China has won its first Nobel Prize for literature, thanks to a writer who is said to merge folk tales, history and the contemporary with "hallucinatory realism".
Mo Yan, one of China's leading writers, focuses on what he calls the darkness and ugliness of 20th century Chinese society.
"The prize was won on merit, but it does fall into the category of another example of China emerging as a great power," said Sky's Foreign Affairs Editor, Tim Marshall.
"Mo Yan is the first Chinese citizen to win the literature prize and his stories offer a window into Chinese life.
"Chinese intellectuals are sometimes said to have a 'Nobel complex', and they will be overjoyed at this cultural recognition."
Marshall added: "Mr Mo's prize will no doubt be celebrated in the official Chinese media to a far greater degree than that of Liu Xiabo who won the peace prize in 2010 and who remains the world's only jailed Nobel peace laureate."
The 57-year-old author's real name is Guan Moye.
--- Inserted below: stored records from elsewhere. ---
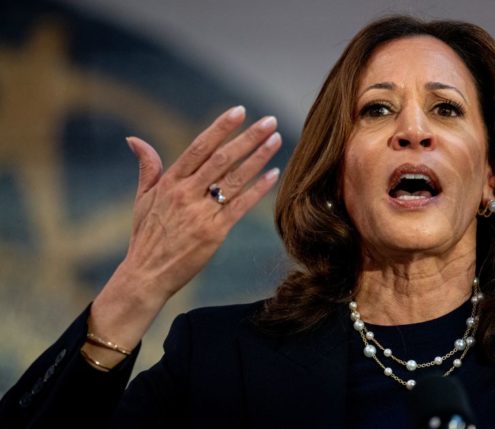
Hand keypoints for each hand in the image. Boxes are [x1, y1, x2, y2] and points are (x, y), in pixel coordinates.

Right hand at [85, 106, 281, 361]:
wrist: (146, 275)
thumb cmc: (145, 237)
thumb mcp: (142, 199)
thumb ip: (147, 168)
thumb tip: (134, 140)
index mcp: (169, 182)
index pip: (199, 147)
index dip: (221, 128)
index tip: (240, 111)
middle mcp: (185, 194)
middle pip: (222, 158)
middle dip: (248, 138)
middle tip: (270, 121)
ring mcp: (201, 213)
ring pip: (234, 179)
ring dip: (258, 158)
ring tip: (276, 140)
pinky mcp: (214, 232)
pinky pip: (241, 206)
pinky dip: (258, 189)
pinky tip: (274, 174)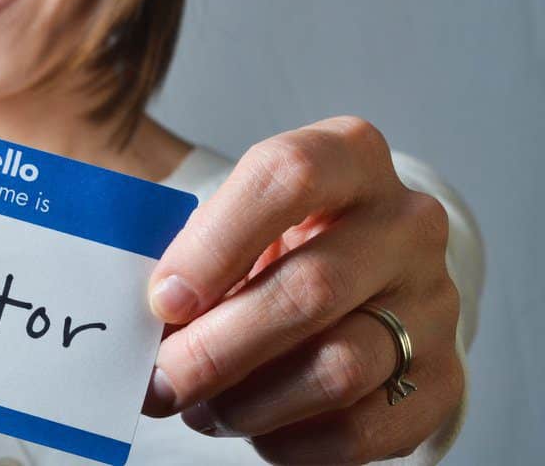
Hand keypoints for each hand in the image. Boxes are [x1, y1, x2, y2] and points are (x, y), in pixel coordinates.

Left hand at [141, 116, 463, 463]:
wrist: (363, 274)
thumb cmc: (277, 237)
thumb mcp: (238, 216)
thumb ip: (194, 251)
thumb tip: (152, 322)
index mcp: (348, 156)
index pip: (286, 176)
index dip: (215, 244)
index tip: (162, 300)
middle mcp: (405, 222)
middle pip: (311, 288)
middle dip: (217, 347)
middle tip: (161, 381)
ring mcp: (434, 301)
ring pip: (338, 367)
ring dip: (249, 401)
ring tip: (201, 406)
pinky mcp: (441, 376)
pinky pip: (362, 428)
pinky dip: (292, 441)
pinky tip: (253, 428)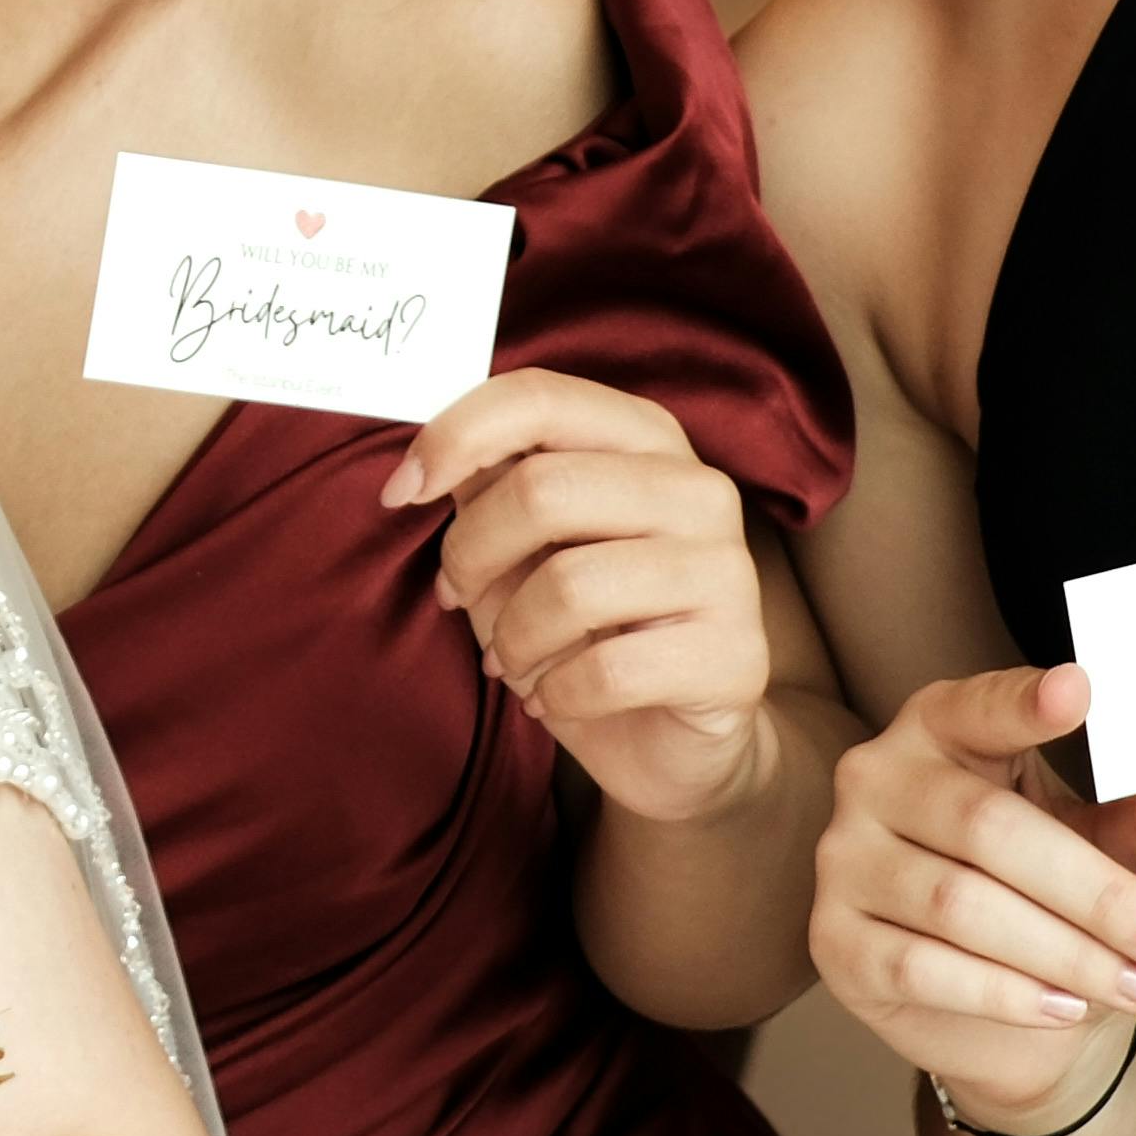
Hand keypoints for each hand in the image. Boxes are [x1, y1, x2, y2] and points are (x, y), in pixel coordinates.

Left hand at [393, 371, 784, 826]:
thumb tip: (425, 461)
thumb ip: (489, 487)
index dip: (454, 437)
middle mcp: (698, 490)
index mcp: (645, 439)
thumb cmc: (584, 627)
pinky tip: (551, 698)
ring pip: (570, 586)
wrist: (670, 737)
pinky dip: (555, 692)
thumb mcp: (525, 545)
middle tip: (456, 597)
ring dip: (510, 636)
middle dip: (471, 554)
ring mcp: (728, 571)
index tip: (400, 493)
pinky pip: (607, 670)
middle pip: (543, 490)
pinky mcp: (736, 656)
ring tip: (508, 658)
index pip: (540, 398)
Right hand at [811, 662, 1135, 1127]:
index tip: (1081, 688)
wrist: (991, 1006)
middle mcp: (876, 780)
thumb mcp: (1112, 844)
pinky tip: (1068, 1007)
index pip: (976, 705)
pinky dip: (1006, 994)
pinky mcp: (834, 943)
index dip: (1022, 702)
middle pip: (987, 829)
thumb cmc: (1049, 894)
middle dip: (1094, 894)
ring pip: (960, 908)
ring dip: (1066, 955)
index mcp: (941, 728)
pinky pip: (922, 968)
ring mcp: (845, 862)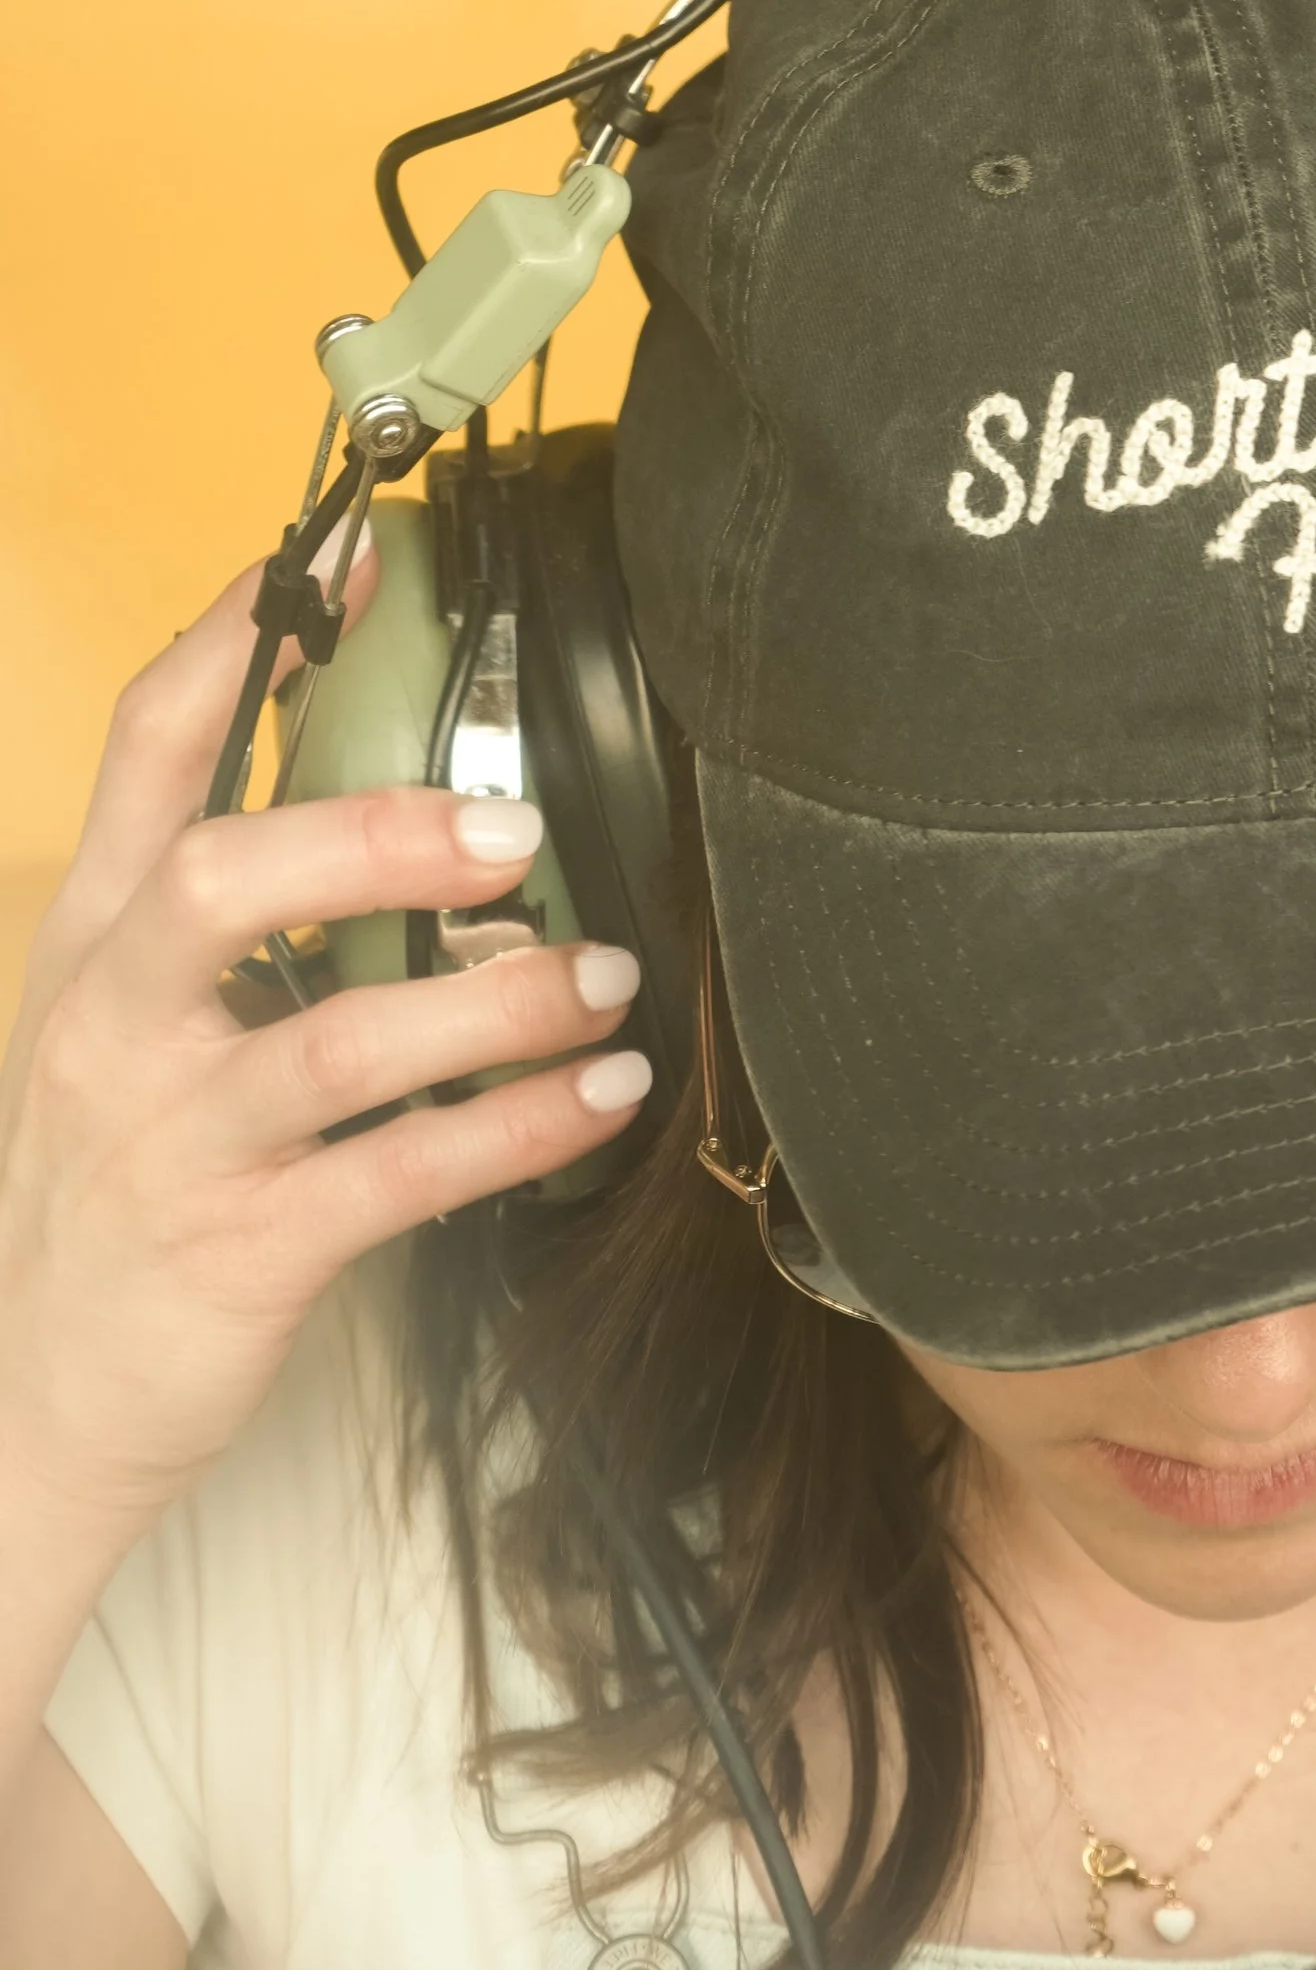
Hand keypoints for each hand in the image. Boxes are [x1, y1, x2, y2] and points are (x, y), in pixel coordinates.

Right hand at [0, 543, 651, 1553]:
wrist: (29, 1410)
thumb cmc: (112, 1185)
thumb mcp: (129, 1026)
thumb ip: (225, 915)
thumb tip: (389, 799)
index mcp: (95, 945)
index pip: (147, 753)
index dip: (240, 645)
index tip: (344, 559)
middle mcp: (121, 1027)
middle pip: (225, 879)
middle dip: (373, 838)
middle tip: (511, 827)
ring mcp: (177, 1141)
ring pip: (340, 1039)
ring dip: (495, 998)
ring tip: (604, 972)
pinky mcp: (245, 1251)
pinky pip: (403, 1176)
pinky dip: (518, 1126)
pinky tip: (604, 1094)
His pen name means 'don't speak' in Chinese.
Mr Mo is better known abroad for his 1987 novella Red Sorghum, which is a tale of the brutal violence that plagued the countryside of eastern China during the 1920s and 30s.
His last novel, Frog, gave a searing depiction of China's 'one child' policy and the local officials who ruthlessly implement it with forced abortions and sterilisations.
Mr Mo has managed to avoid running into serious trouble with the Communist Party, helped by his position as vice-chairman of the state-sanctioned Chinese Writers Association and his support of official policies on art and culture.